Happy to report I found what I think will be a very nice female JD for one of my Blues.

She was in QT for 3 weeks before moving her to my work 90 Gal. I added 2 but this one is the dominant female and I hope will be the one the male chooses. I added her 3 days ago and the male is starting to warm up to her. 
She is still pretty small (~2") so it will be some time I'm sure.

Here she is....




























Here is the male I am trying to pair her up with. He's a little over 4" now.
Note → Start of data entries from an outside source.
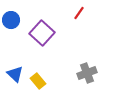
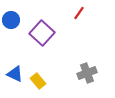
blue triangle: rotated 18 degrees counterclockwise
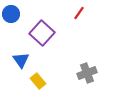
blue circle: moved 6 px up
blue triangle: moved 6 px right, 14 px up; rotated 30 degrees clockwise
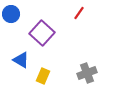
blue triangle: rotated 24 degrees counterclockwise
yellow rectangle: moved 5 px right, 5 px up; rotated 63 degrees clockwise
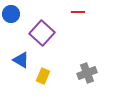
red line: moved 1 px left, 1 px up; rotated 56 degrees clockwise
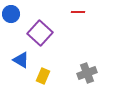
purple square: moved 2 px left
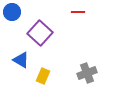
blue circle: moved 1 px right, 2 px up
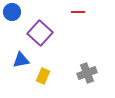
blue triangle: rotated 42 degrees counterclockwise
I am pretty sure it will be a love connection. Just look at this side of her. I've heard of wearing your heart on your sleeve but never in the fish world


----------



## gunnerx (Mar 20, 2008)

Wow, very nice! Love those colours!


----------



## Ciddian (Mar 15, 2006)

awe she is very pretty!


----------



## Grey Legion (Mar 20, 2006)

Hey, great photo's

Now for a sexy party !


----------



## MacFish (Jun 15, 2006)

Grey Legion said:


> Hey, great photo's
> 
> Now for a sexy party !


Okay!


----------



## pat3612 (Jan 29, 2008)

Wow great looking pair and who says males cant be pretty.lol


----------



## Riceburner (Mar 14, 2008)

congrats. She a regular JD? Really light colouring. I have one female that you can see that in her background.


----------



## MacFish (Jun 15, 2006)

She is jet black now. The male has started tolerating her and they have been doing the tail slapping happy dance for a couple days. She also dug out a nice big cave and a couple other pits around the tank. Her egg depositor is showing as well. 
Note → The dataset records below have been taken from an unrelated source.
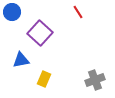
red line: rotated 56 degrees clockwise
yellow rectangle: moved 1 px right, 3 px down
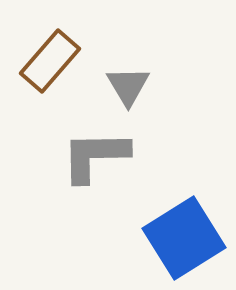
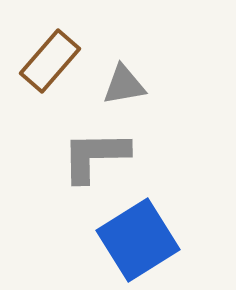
gray triangle: moved 4 px left, 1 px up; rotated 51 degrees clockwise
blue square: moved 46 px left, 2 px down
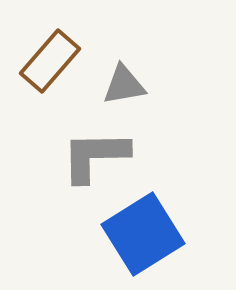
blue square: moved 5 px right, 6 px up
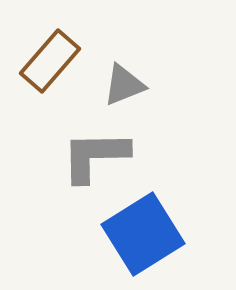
gray triangle: rotated 12 degrees counterclockwise
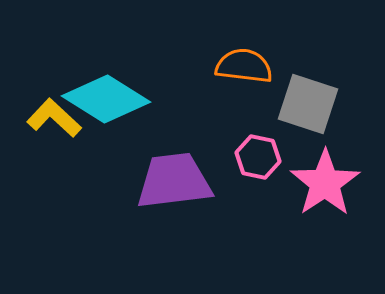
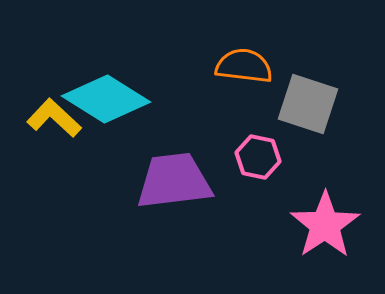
pink star: moved 42 px down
She is still very small though so I am not expecting much just yet.


----------



## MacFish (Jun 15, 2006)

Now it's time for a sexy party! The pair have dug out a cave and are currently cleaning a rock!! Woo hooo! Fingers are crossed. She is still so young I find it hard to believe they will spawn already though.


----------



## Riceburner (Mar 14, 2008)

Here's hoping the eggs hatch. Should be by the end of the week?


----------



## MacFish (Jun 15, 2006)

I think so. They spawned sometime between Friday night and today at Noon. 

So far the eggs look good.


----------



## MacFish (Jun 15, 2006)

They must have spawned early Friday evening because I have wrigglers!!!

Woo hoo! 1 Step closer to breeding Blue Dempsey's


----------



## Riceburner (Mar 14, 2008)

congrats! Hope they go to term


----------



## MacFish (Jun 15, 2006)

Here are some shots of the pair and wrigglers.

The pair are doing a very good job so far. One of the 2 of them are with the wrigglers at all times and are switching off very frequently. When the male is on duty, the female is digging another pit. When the female is on duty, the male is laying the beats to the other fish in the tank to keep them at the other end.




























Here is the female digging a new pit. The male is about halfway between the female and the wrigglers.


----------